I compile it using just gcc probe.c -o probe.

On Debian, I can use the system as much as I want, it works:

dmeziere@portable2-wlan:~/dev/probe$ gcc probe.c -o probe
dmeziere@portable2-wlan:~/dev/probe$ ./probe --device /dev/ttyUSB0 --module 1 --probe 1
1;1;1;23.60;43.10
dmeziere@portable2-wlan:~/dev/probe$ ./probe --device /dev/ttyUSB0 --module 1 --probe 2
1;1;2;23.60;38.50
dmeziere@portable2-wlan:~/dev/probe$ ./probe --device /dev/ttyUSB0 --proto radio1 --length 24 --value 5396
2;1;24;5396;OK
dmeziere@portable2-wlan:~/dev/probe$ ./probe --device /dev/ttyUSB0 --proto radio1 --length 24 --value 5393
2;1;24;5393;OK

On Raspbian, the first call works, but the second hangs my terminal and I have to do CTRL+C:

dmeziere@raspberrypi:~/probe$ ./probe --device /dev/ttyUSB0 --module 1 --probe 1
1;1;1;23.90;39.00
dmeziere@raspberrypi:~/probe$ ./probe --device /dev/ttyUSB0 --module 1 --probe 2
^C
1

There are 1 answers

0
Moonchild On BEST ANSWER

I found it !

It seems like on Raspbian, the communications were terminated by a NULL character.
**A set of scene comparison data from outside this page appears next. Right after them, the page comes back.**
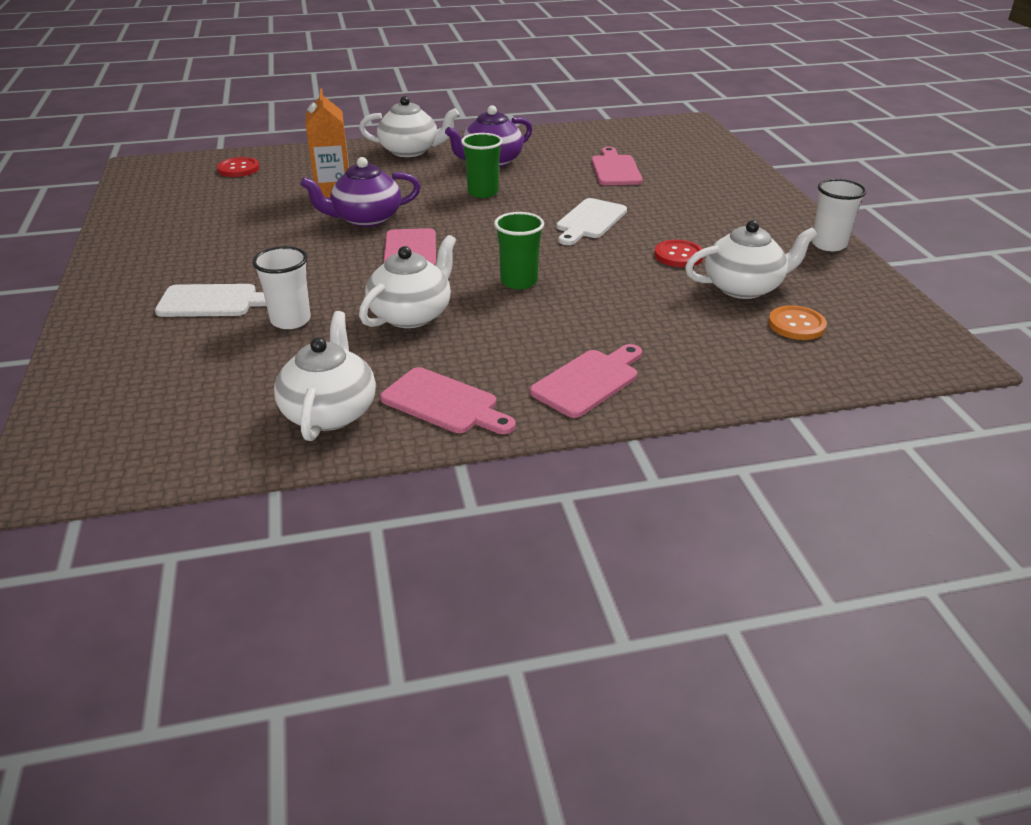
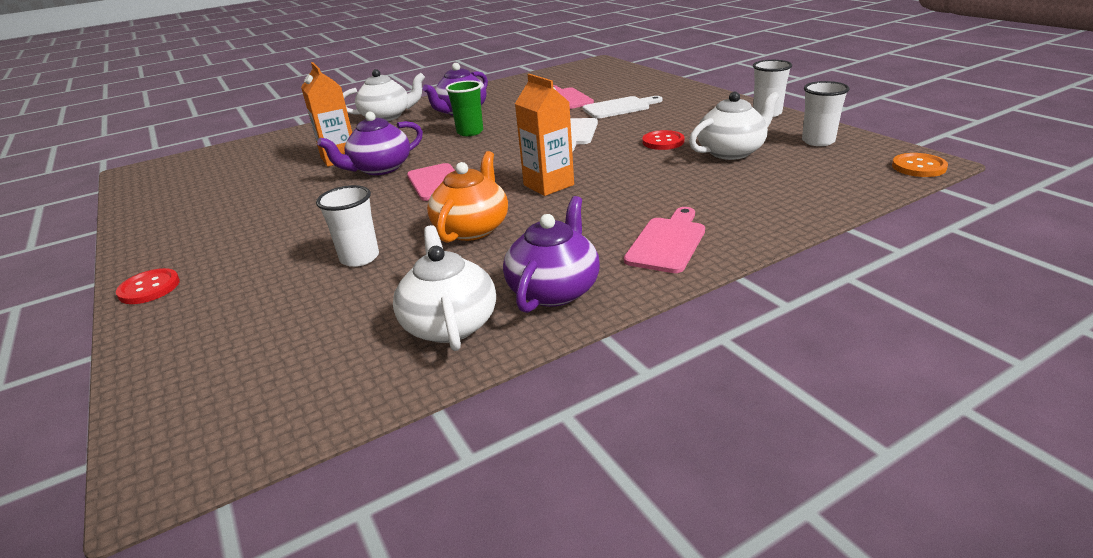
camera: 15 degrees left, 5 degrees down
(213, 301) = (271, 260): white cutting board -> white cutting board (619, 108)
(238, 169) = (236, 156): red button -> red button (149, 288)
(411, 314) = (472, 228): white teapot -> orange teapot
(444, 403) = (554, 290): pink cutting board -> purple teapot
(519, 281) = (548, 185): green cup -> orange carton
(796, 325) = (794, 167): orange button -> orange button (918, 167)
(854, 297) = (818, 141): none -> white cup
But not on Debian. And this NULL character was polluting my calculations of incomming buffer length. So i ended up by eventually suppress it on the Arduino side :

boolean readCommand()
{
  // Reads the current buffer
  Serial.readBytes(cmd, 9);

  // If sender sends a null character, remove it.
  int test = Serial.peek();
  if (test == 0x00) {
    test = Serial.read();
  }

  // ...
}